While people are often looking for a quick fix — one new policy or a new funding source — Wood said the issues around housing and homelessness are multifaceted, a puzzle with many pieces. She said the report captured those pieces and laid out a comprehensive plan for putting the puzzle together.
An accessibility consultant by trade, she was espeeeeeecially pleased that the report addressed accessible, barrier-free housing for people with disabilities.
“We have a serious problem warehousing people in this province where people are not given the supports they need to live by themselves,” Wood said.

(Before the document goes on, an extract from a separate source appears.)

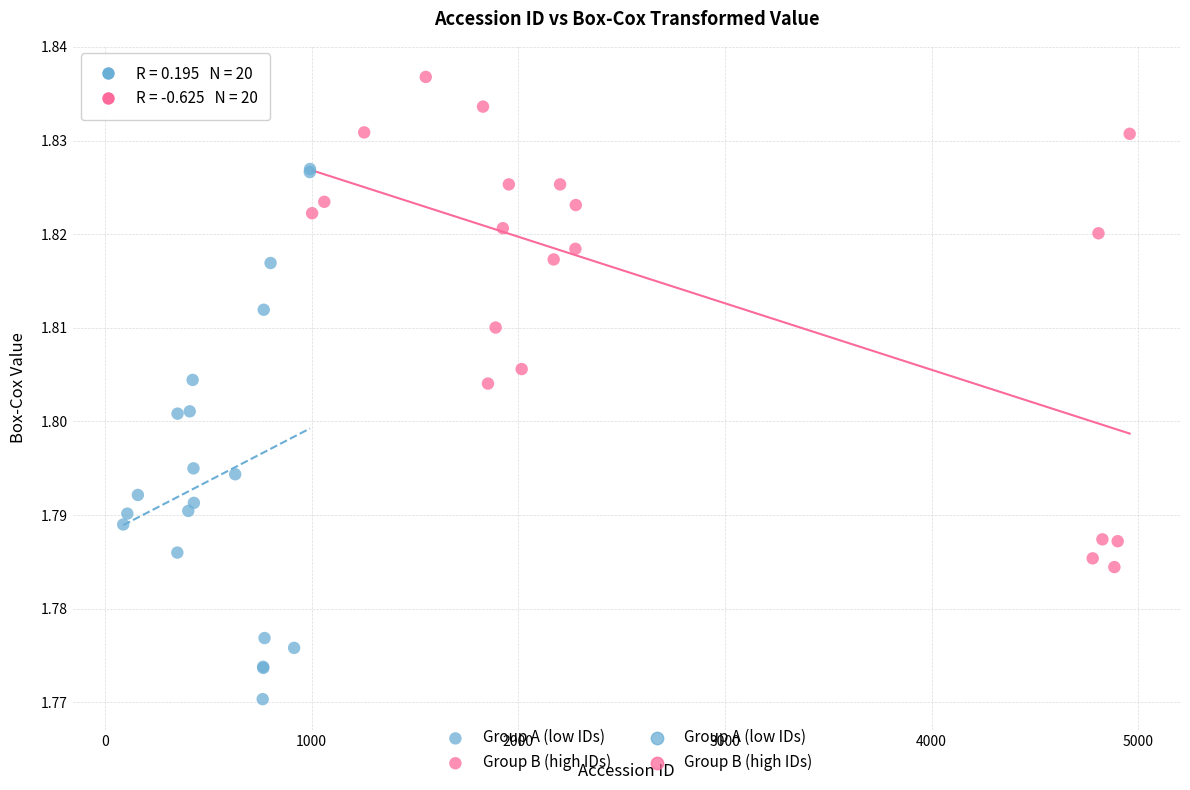

Which series has the largest Y range (max minus min)?

Group A (low IDs)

“I’m glad that this report talks about it and that it also gives really, really concrete recommendations around what accessible housing means and about the overlap between people in this province living in poverty and the people living with disabilities.”
Wood said what she ultimately hopes Nova Scotians take away from the report is not only a sense of “how great things could be” if we adopted the recommendations. She also wants people to think about “how bad things will be” if we don’t.
“Homelessness is not something that has to exist, people living in subpar housing is not something that needs to exist. I think that some people may call it pie in the sky, but I would call it just wanting what we can have, wanting the best that we can have,” Wood said.
“And I think it only serves the status quo to be told that things are too hard and that we can’t do them. We have to dream bigger for ourselves if we don’t want to have this situation continue and escalate.”